Zhangjiakou Sport Cultural Tourism
- Position: Center
- League: National Basketball League

Personal information
- Born: April 10, 1997 (age 29) Brazzaville, Republic of the Congo
- Listed height: 2.14 m (7 ft 0 in)
- Listed weight: 100 kg (220 lb)

Career information
- NBA draft: 2019: undrafted
- Playing career: 2015–present

Career history
- 2015–2019: Unicaja
- 2014–2016: →Clinicas Rincón Axarquía
- 2019–2020: Nevėžis Kėdainiai
- 2020–2021: Gipuzkoa
- 2021–2022: Monbus Obradoiro
- 2022–2023: Fuenlabrada
- 2023: Nevėžis Kėdainiai
- 2024: TAU Castelló
- 2024: Gaiteros del Zulia
- 2024–2025: TAU Castelló
- 2025: Cañeros del Este
- 2025: ASB New Generation
- 2026–present: Zhangjiakou Sport Cultural Tourism

Career highlights
- EuroCup champion (2017);

= Viny Okouo =

Congolese basketball player (born 1997)

Viny Pierrot Marcel Okouo (born April 10, 1997) is a Congolese professional basketball player.

==Professional career ==
A native of the Republic of the Congo, Okouo started playing basketball when he was 15 years old and left home only shortly after to join the youth set-up of Unicaja Málaga in Spain.

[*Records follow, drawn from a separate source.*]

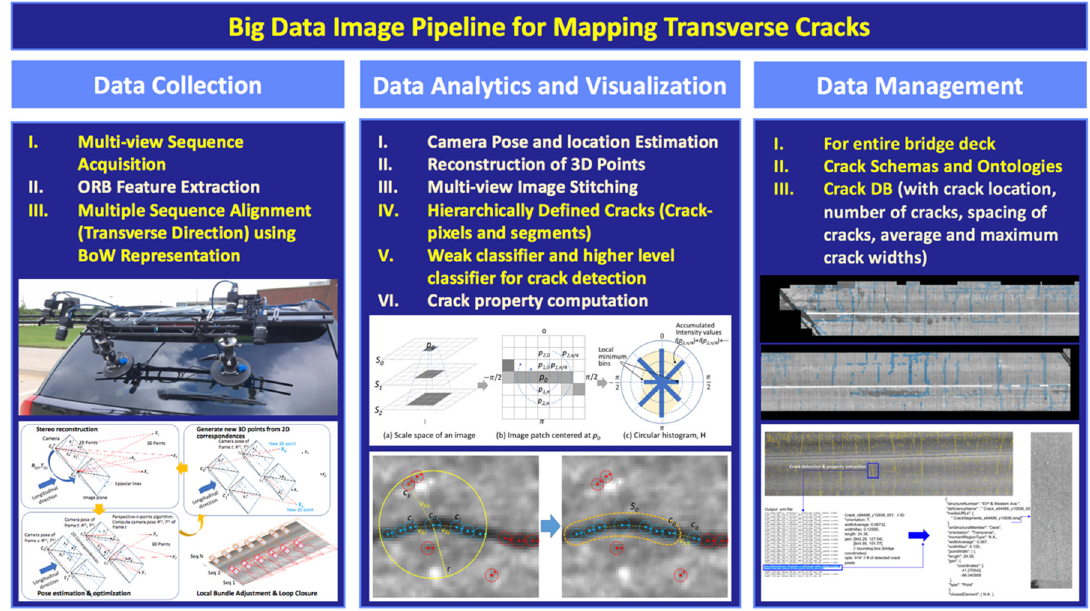
Figure 1. Overall process of the image-based data processing pipeline.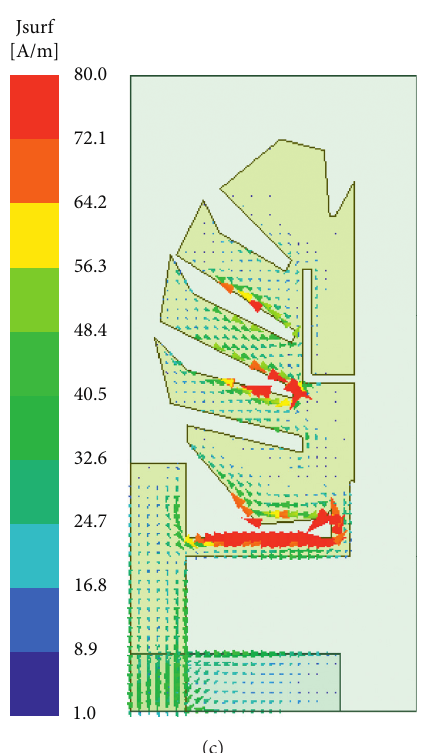
Figure 15: Distribution of surface current on Monstera deliciosa -leaf BioAs-MPA antenna at: (a) 2.6GHz (TM mode) (c) 5.5GHz (TM mode). 010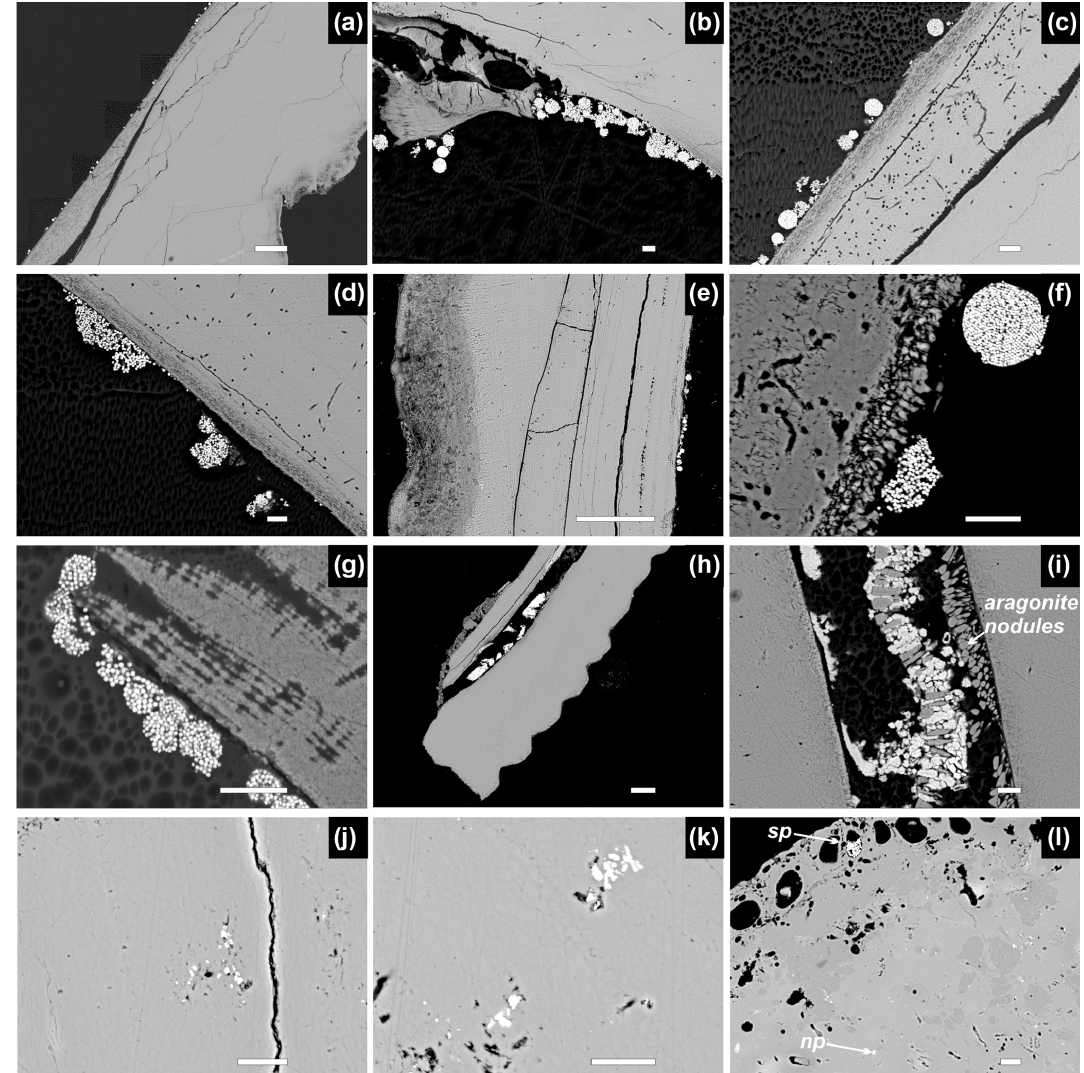
Figure 8. Backscattered electron images showing pyrite framboids on V. gibba valve interiors and in the main conchiolin layer in well- preserved valves and pyrite framboids and nanopyrite in microborings or microfractures in highly altered valves. (a–d) Pyrite framboids attached to the interior surface, Po 3 (M14)-40-45cm. (e–f) Pyrite framboids attached to the interior surface, Po 4 (M21)-90-95cm. (g– i) Pyrite framboids on the interior and framboids (located between aragonite nodules) rimmed by Fe oxides in the main conchiolin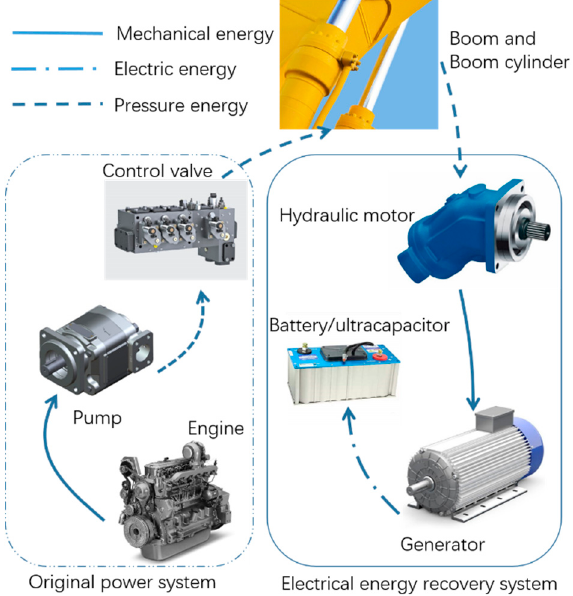
Figure 1. Schematic of hydraulic excavator boom system equipped with an electrical energy recovery system.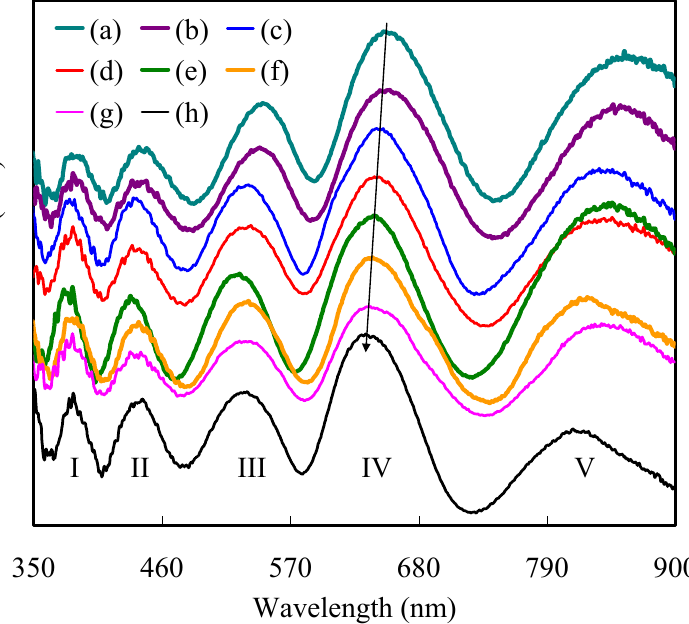
where P 0 and P i represent the reflectance peak wavelengths of abY ‐ grafted SPHR after agY treatment at concentrations of 0 and i pg mL − 1 , respectively. Peaks IV and V = 3) for agY were calculated as 51.3 and 12.3 pg mL − 1 using linear regression equations for were selected to evaluate sensing performance because of their increased blue shifts upon peaks IV and V, respectively. agY treatment.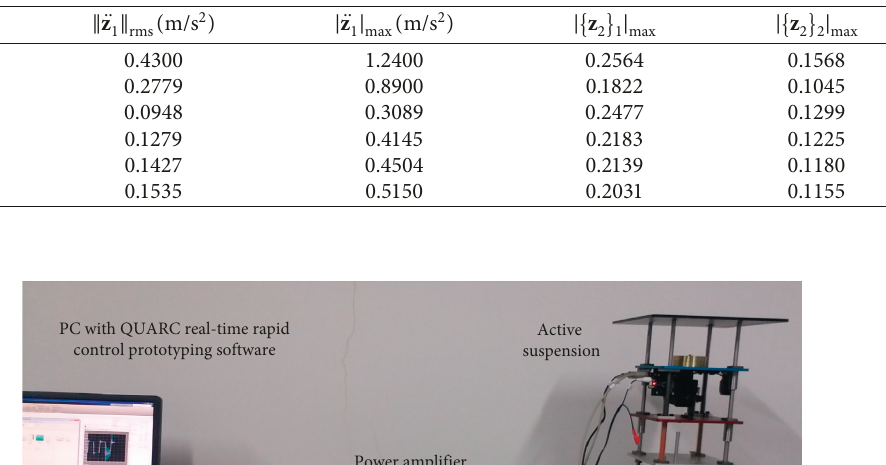
Table 2: Indicators of suspension outputs under random road disturbance.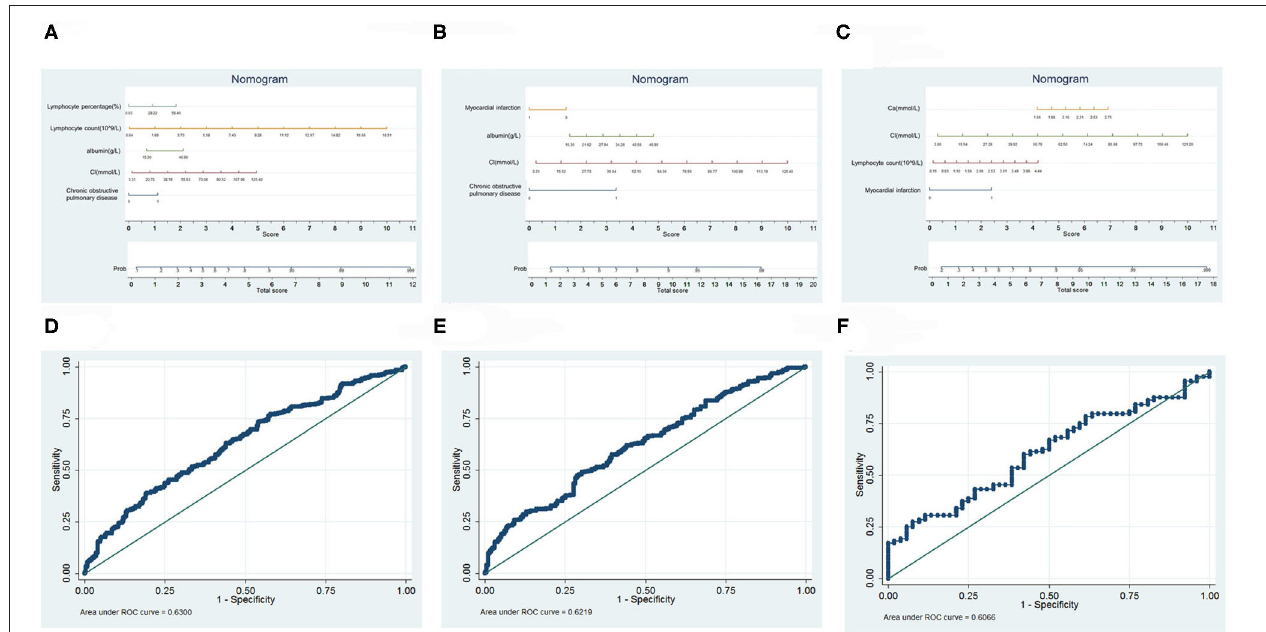
FIGURE 4 | Prediction model of infection outcome. (A) Nomogram of all infected patients. (B) Nomogram of HAP. (C) Nomogram of CAP. (D) ROC curves of all infected patients. (E) ROC curves of HAP. (F) ROC curves of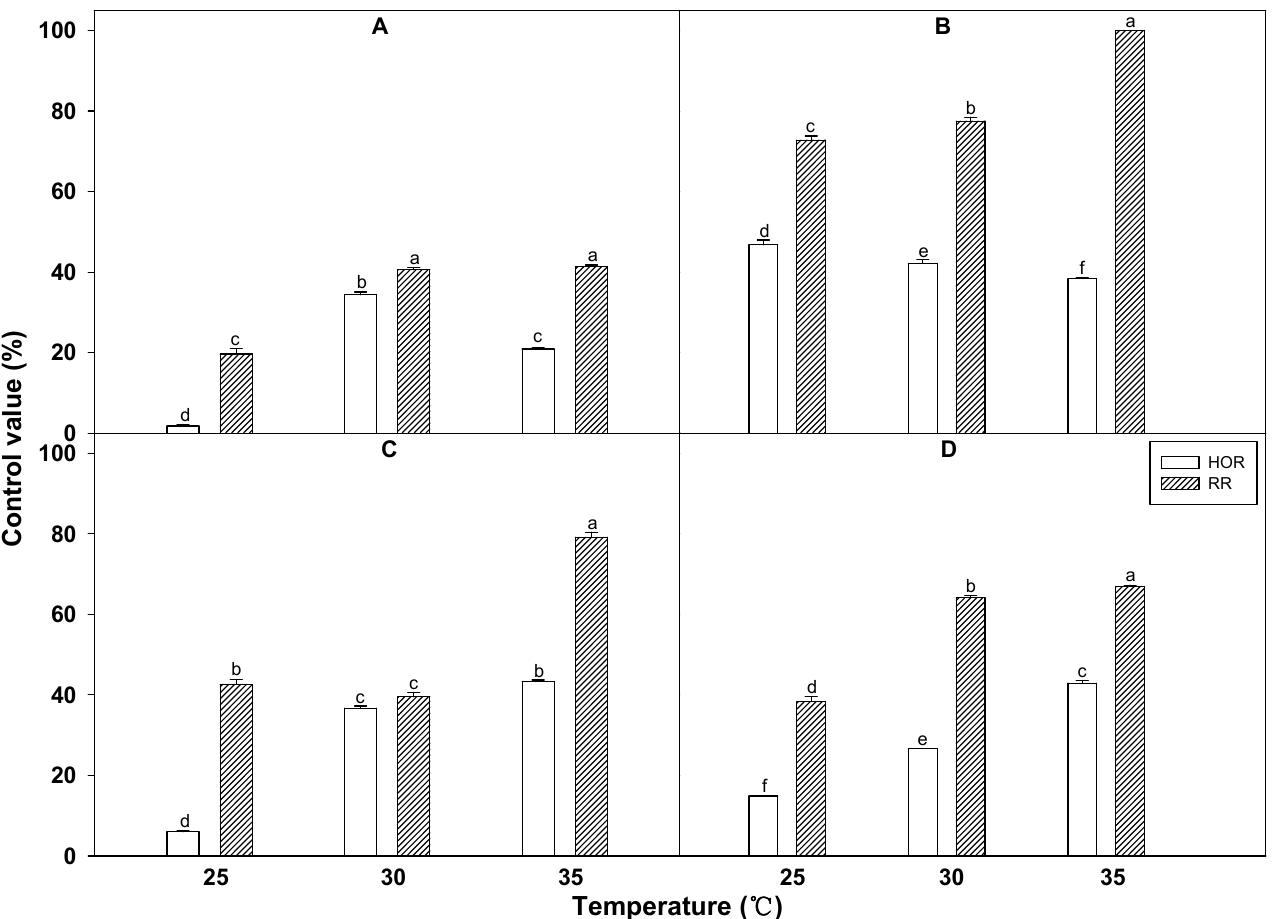
Figure 7. Control value (%) of A. patulus in response to soil-applied herbicides ( A . alachlor; B . metolachlor; C . ethalfluralin; D . linuron) at different growth chamber temperatures. HOR: Half of the recommended rate; RR: Recommended rate. Means within bars followed by the same letters are not significantly different at the 5% level according to Duncan’s Multiple Range Test. Error bars represent SE.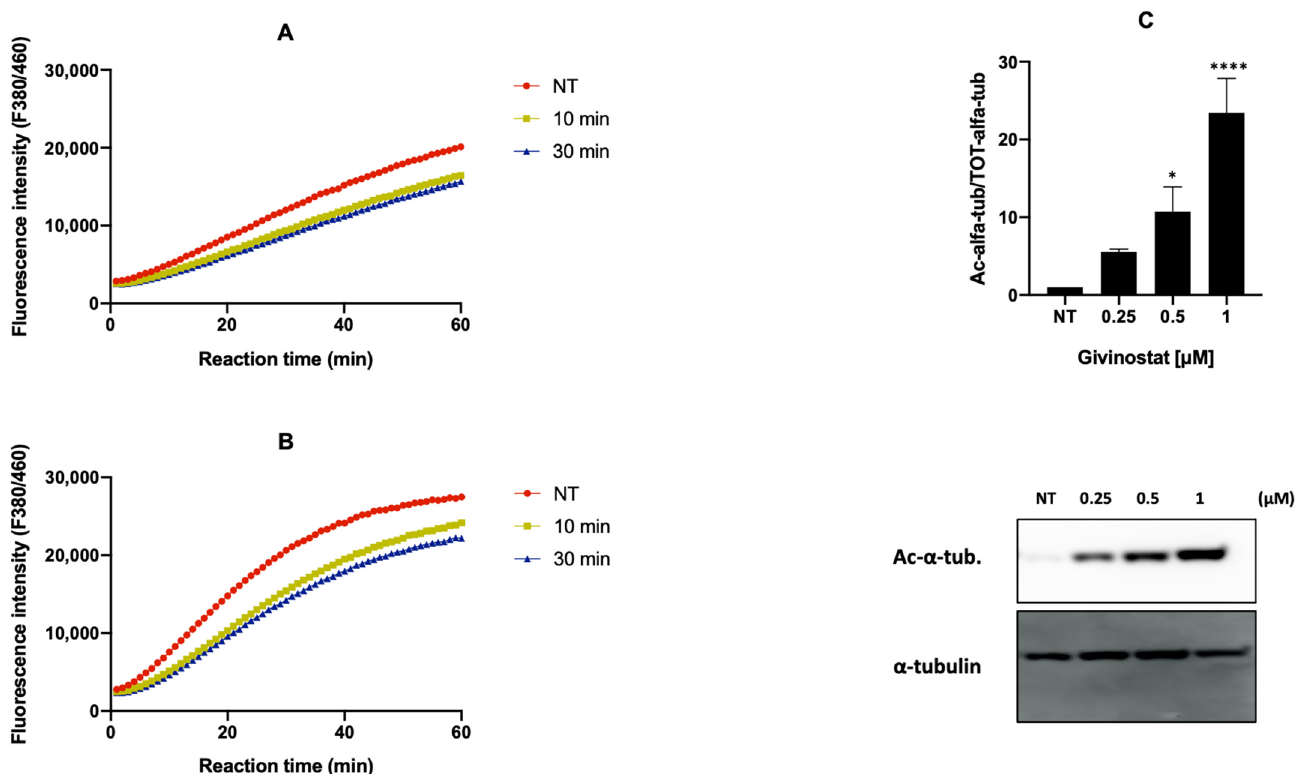
Figure 5. Percentage of HDACs activity in the Gli36 ∆ EGFR-2 cell line treated with LIP/m-GIV 0.5 µ M in the cytoplasm ( A ) and nucleus ( B ). After each selected time, cells were lysed, and cell fractions were extracted. HDAC activity was established through an HDAC activity assay based on ligand fluorescence. ( C ) The effect of LIP/m-GIV on α -tubulin acetylation. WB showing the protein levels of acetylated- α -tubulin (Ac- α -tub.) and total α -tubulin in Gli36 ∆ EGFR-2 cells without treatment (NT) or treatment with LIP/m-GIV in various concentrations. The graph shows the quantifications of Ac- α -tub. in three independent experiments. Total α -tubulin was used as a normalization protein. *, p < 0.05; ****, p < 0.0001, one-way ANOVA, Tukey’s multiple comparisons test.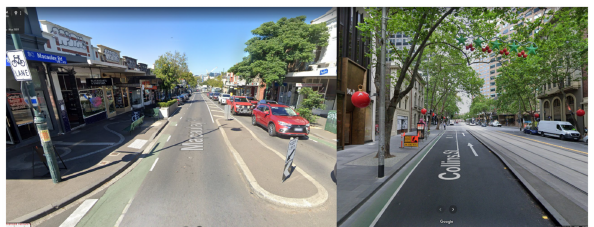
Figure 1. Google Street View screengrabs showing examples of cycle lanes being ‘squeezed in’ within the City of Melbourne cycle lanes that are narrow (less than 0.6 m wide) and do not provide physical separation by a concrete curb. ( left ) Kensington and ( right ) Collins Street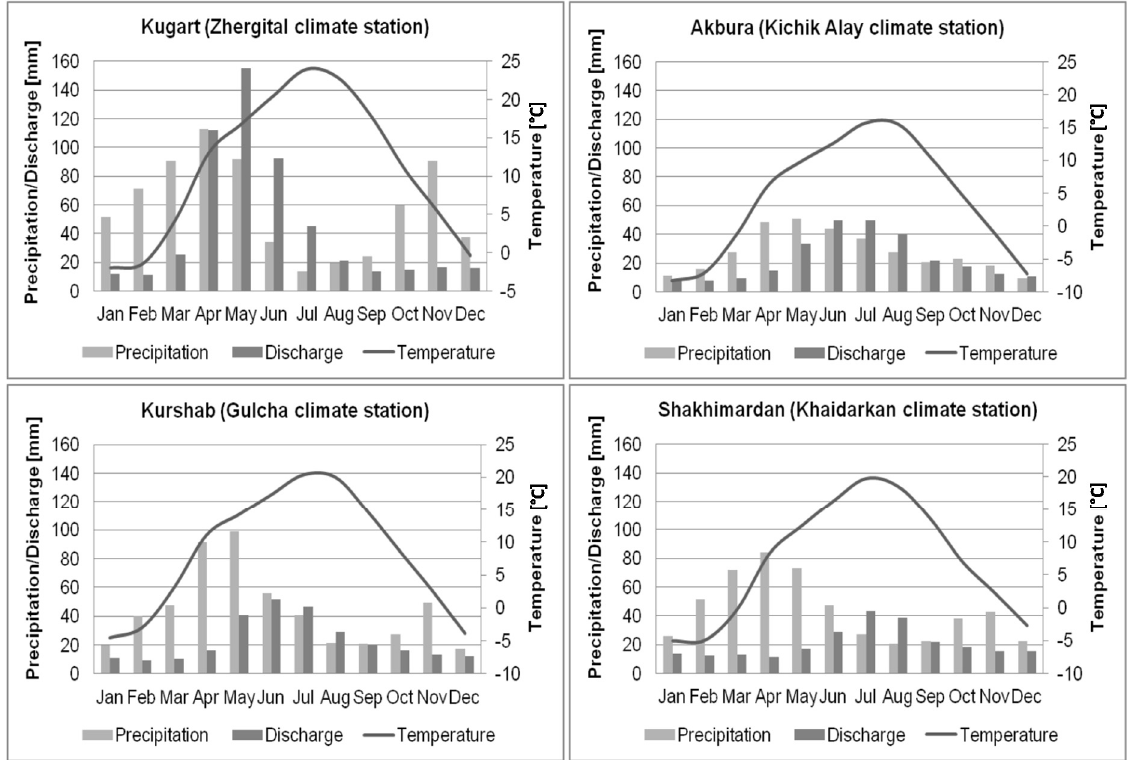
Figure 4. Hydrometeorological regime for the four studied catchments for the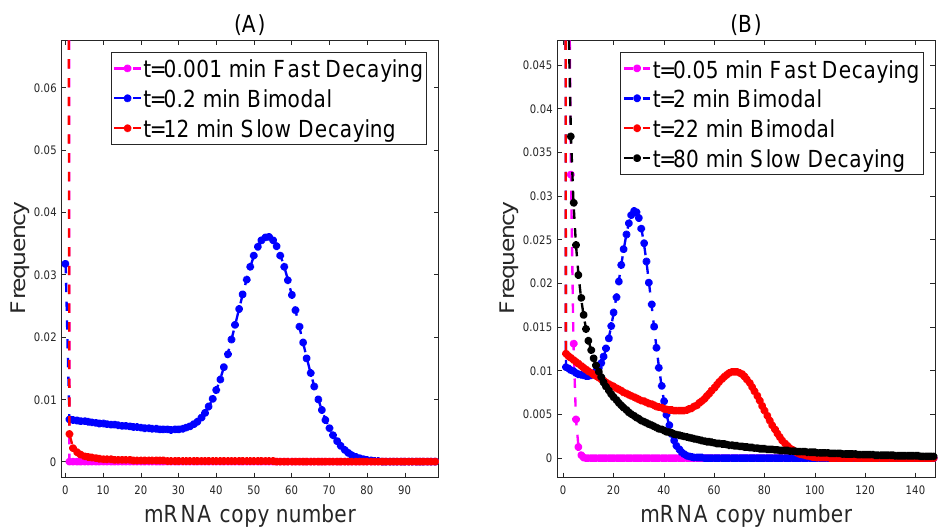
Figure 2. Cross-talking pathways generate intermediate biomodal dynamical distribution with ( A ) δ = 1.22 h − 1 , v m = 400 h − 1 , γ = 90 h − 1 , q 1 = 0.025, q 2 = 0.975, λ 1 = 0.03 h − 1 , λ 2 = 300 h − 1 and ( B ) δ = 0.14 h − 1 , v m = 45 h − 1 , γ = 1.9 h − 1 , q 1 = 0.35, q 2 = 0.65, λ 1 = 0.03 h − 1 , λ 2 = 15 h − 1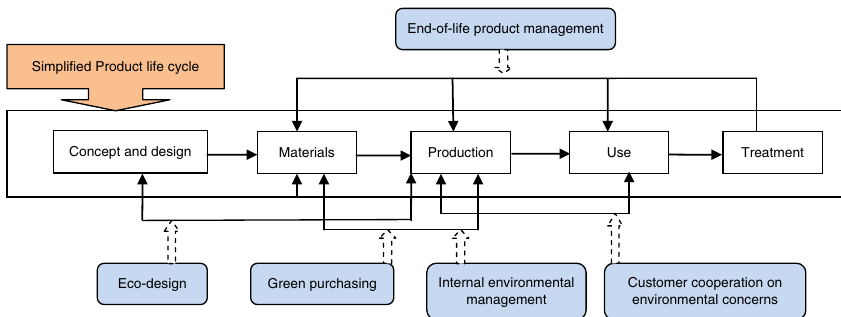
Figure 1. Product life cycle and green supply chain management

Okouo had been recommended by his fellow countryman Romaric Belemene. The Unicaja coaches had only seen some footage of Okouo practicing and were intrigued by his physical gifts, while his skills were underdeveloped. At Unicaja, he learned to play the game and improved vastly.

Between 2014 and 2016, he spent time on loan at Instituto de Fertilidad Clínicas Rincón of the LEB Plata, the third tier of Spanish basketball, while also seeing action for Unicaja’s development team in the EBA. Okouo made his ACB debut for Malaga during the 2015-16 campaign and saw his first minutes in the EuroCup the following season. In the 2016–17 season, Okouo won the EuroCup with Unicaja after beating Valencia Basket in the Finals.

On August 27, 2019, Okouo signed with Nevėžis Kėdainiai of the Lithuanian Basketball League.

Okouo entered into the NBA draft as early as 2017, but was recorded as an early 2018 draft entry. His name was entered into the 2019 NBA draft in which he was not selected.

On August 12, 2020, he signed with Gipuzkoa Basket of the Spanish Liga ACB.

On July 12, 2021, he signed with Monbus Obradoiro of the Spanish Liga ACB.

On August 13, 2022, Okouo signed with Fuenlabrada of the Liga ACB.

On August 15, 2023, Okouo returned to Nevėžis Kėdainiai.